(Recorded data)

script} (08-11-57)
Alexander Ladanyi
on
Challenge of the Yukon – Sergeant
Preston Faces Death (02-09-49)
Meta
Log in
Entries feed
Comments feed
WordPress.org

→ **Instructions to follow**: Output the complete data exactly as written.

→ **Solution to this exercise**:
script} (08-11-57)
Alexander Ladanyi
on
Challenge of the Yukon – Sergeant
Preston Faces Death (02-09-49)
Meta
Log in
Entries feed
Comments feed
WordPress.org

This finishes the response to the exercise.